Solution 3: Remove Chrome Browser Notifications Pop-ups
The notification feature in Chrome is quite useful. However, malware lures you into subscribing to various push notifications on different sites which will open up your device to invasive advertisements. Your device can be secured against these malicious displays and this is what to do:
- Open the Chrome app on your Android device.
- Go to “Settings” by clicking the main menu displayed as three vertical dots. In the drop-down menu, tap on the option labeled “Settings“. Chrome’s “Settings” menu should now be displayed.
- Scroll down to the “Advanced” section and tap on “Site Settings”.
- Tap “Notifications”.
- Locate the malware site and click “Clean & Reset”. You will be asked to confirm. Confirm the selection to continue the reset process.

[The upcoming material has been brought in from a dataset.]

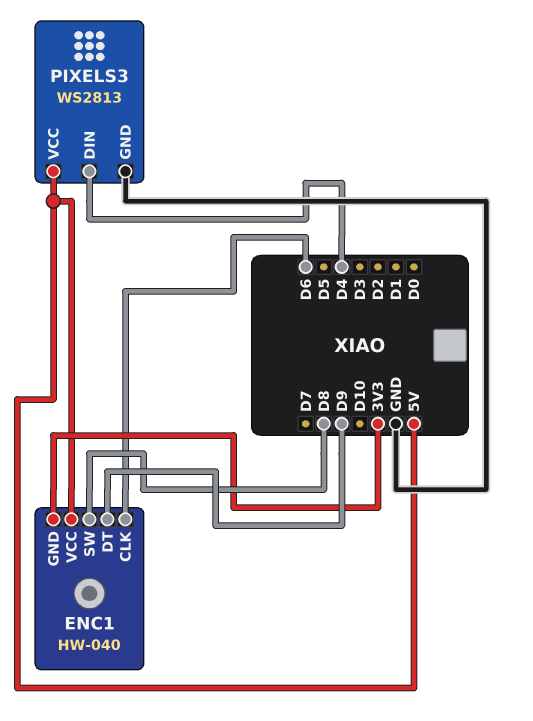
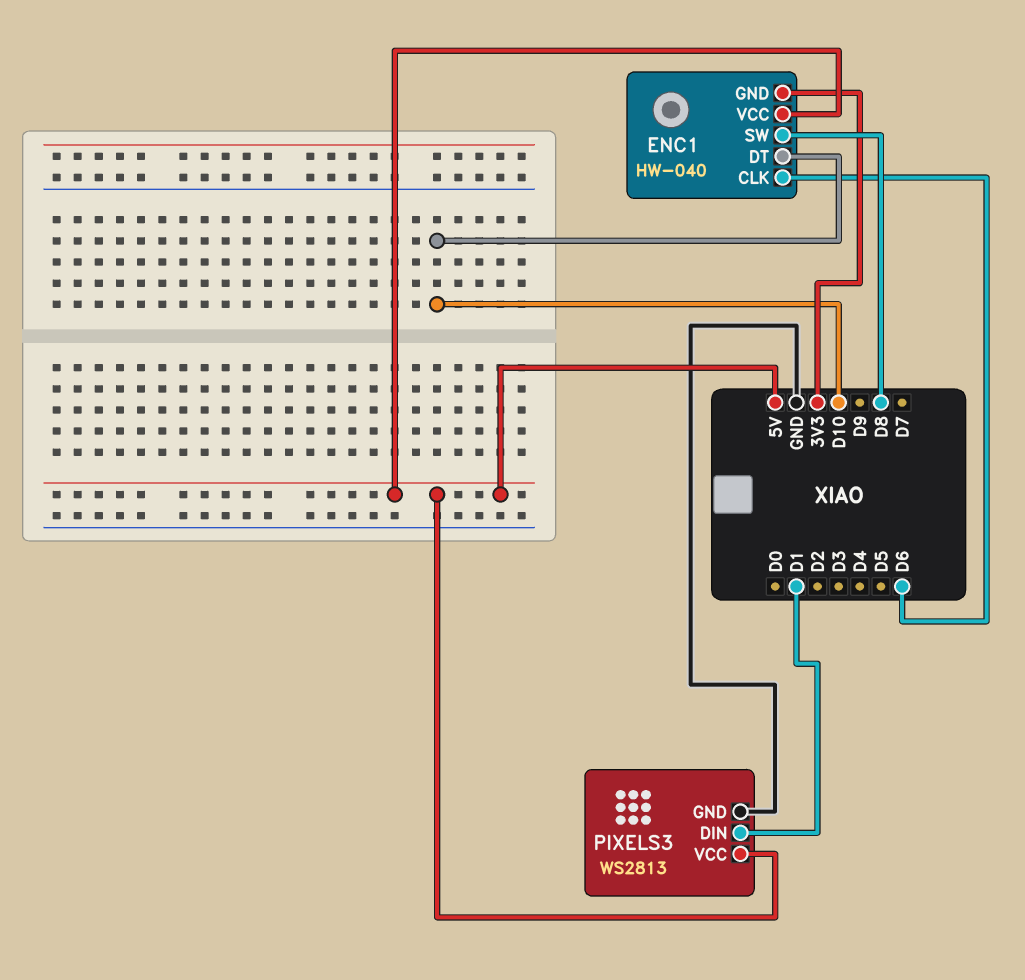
ENC1 pin DT: D9 -> D10
PIXELS3 pin DIN: D4 -> D1

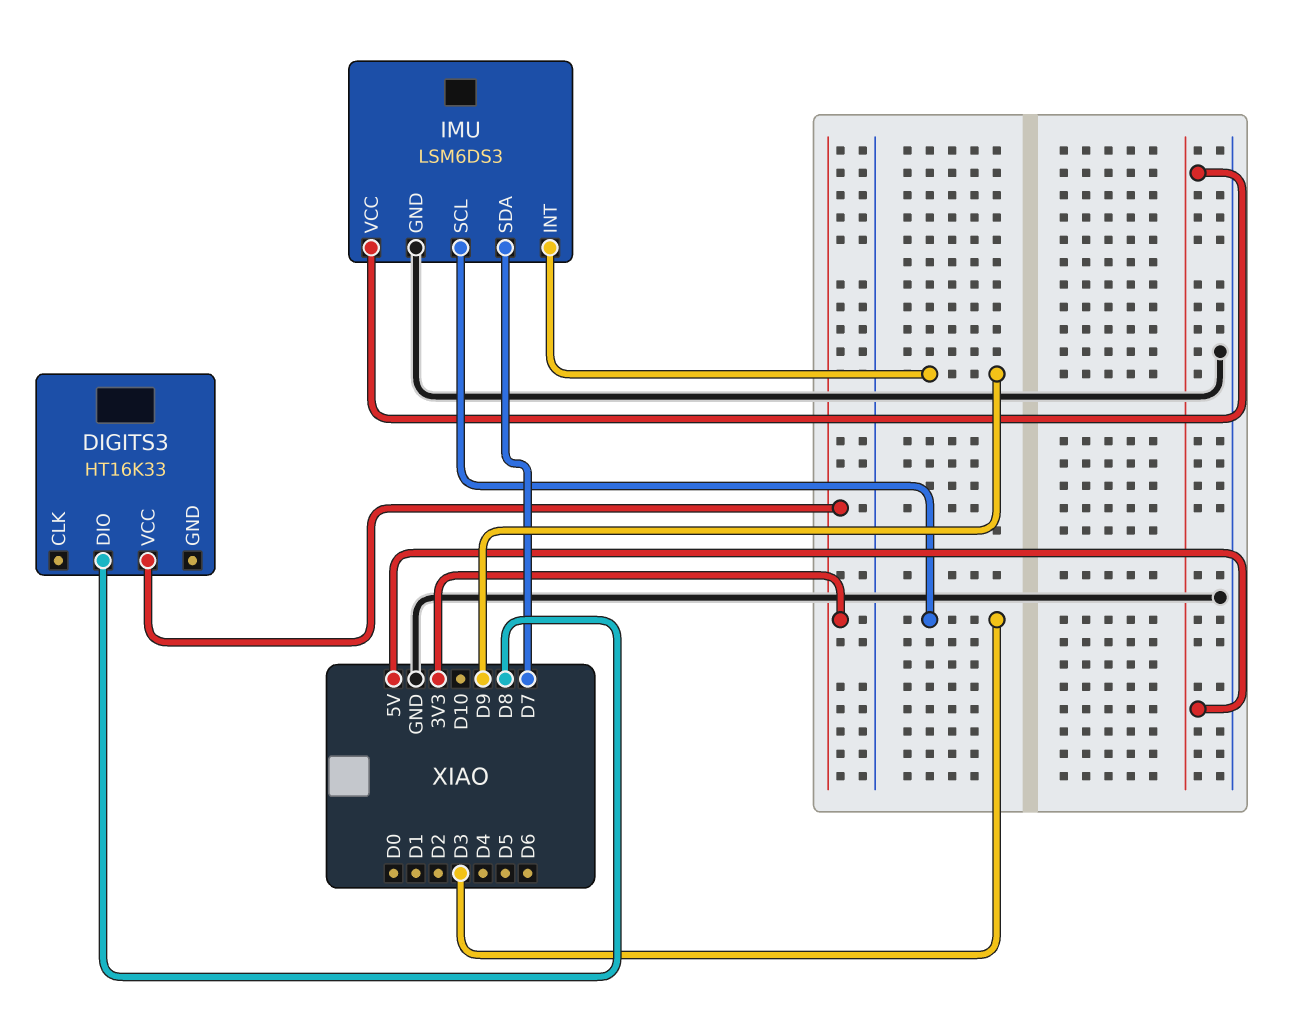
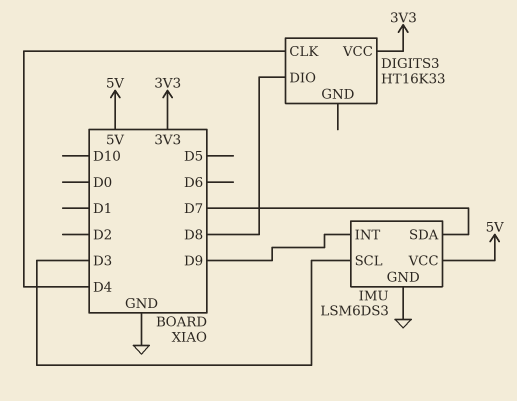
DIGITS3 pin CLK: none -> D4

To prevent a recurrence, all you have to do is switch “Notifications” to “Blocked” in the toggle from the current “Ask before allowing Chrome to send notifications”.
How to Protect Your Android Device from Malware
With a little bit of awareness and a good antivirus on your phone, you can keep malware and other mobile threats at bay. It is simple to minimize the risk of encountering malware and we have easy-to-follow mobile security tips for you right here.
- Download a mobile security app/antivirus to catch malware. Be careful about the apps you download and their sources. The antivirus will scan your phone for any existing malware and scan every new app you download to ensure it is safe.
- Download apps from sites you trust. Check the ratings and read reviews to make sure they have a good reputation.
- Watch out for things that look too good to be true like getting expensive copyrighted content for free.
- Another way to protect your phone is to improve your Google account security. We have selected some of the most ignored precautions that make android phones vulnerable to malware invasion.
In addition to keep your Android phone safe from viruses:
- Use unique passwords for every account: Using the same password to log in to multiple accounts like your Google Account, social media profiles and retail websites increases your security risk. It is like using the same key to lock your home, car and office – if someone gains access to one, all of them would be compromised. Creating a unique password for each account eliminates this risk and secures your accounts better.
- Activate Google’s “2-Step Verification” function. This helps keep out anyone who shouldn’t have access to your account by requiring you to use a secondary factor on top of your username and password to log in to your account. With Google, for example, this can be a six-digit code or a prompt in your Google app to accept the login from a trusted device.
- Keep apps up to date: To protect yourself from security vulnerabilities, always use up-to-date software across your web browser, operating system and document editors. Update your software as soon as you are notified. Review the apps you use regularly to make sure you have the latest version available. Some services will automatically update themselves.
- Browse from a secure network. Be careful about using public or free Wi-Fi, even those requiring a password. These networks may not be encrypted and anyone in the vicinity may be able to monitor your internet activity when you connect to a public network. Even at home, protect the privacy and security of your browsing activity by encrypting your Wi-Fi network and by setting a strong password.
- Avoid phishing attempts: Always validate suspicious URLs or links. Make sure the site’s URL begins with “https” before submitting any information online.
Malware is a virus that is indeed quite potent in pursuing its malevolent objectives. From individuals to institutions, this virus has been deployed as a very aggressive weapon, which in some instances, especially at the institutional level, can only be compared to similar destructive devices like chemical and biological warfare weaponry. But thanks to Google’s Android operating system, you are now able to preempt, engage and disengage the infiltration of this notorious virus into your Android device. You can maintain the privacy of your communications and secure your hard-earned money by taking the simple measures outlined above.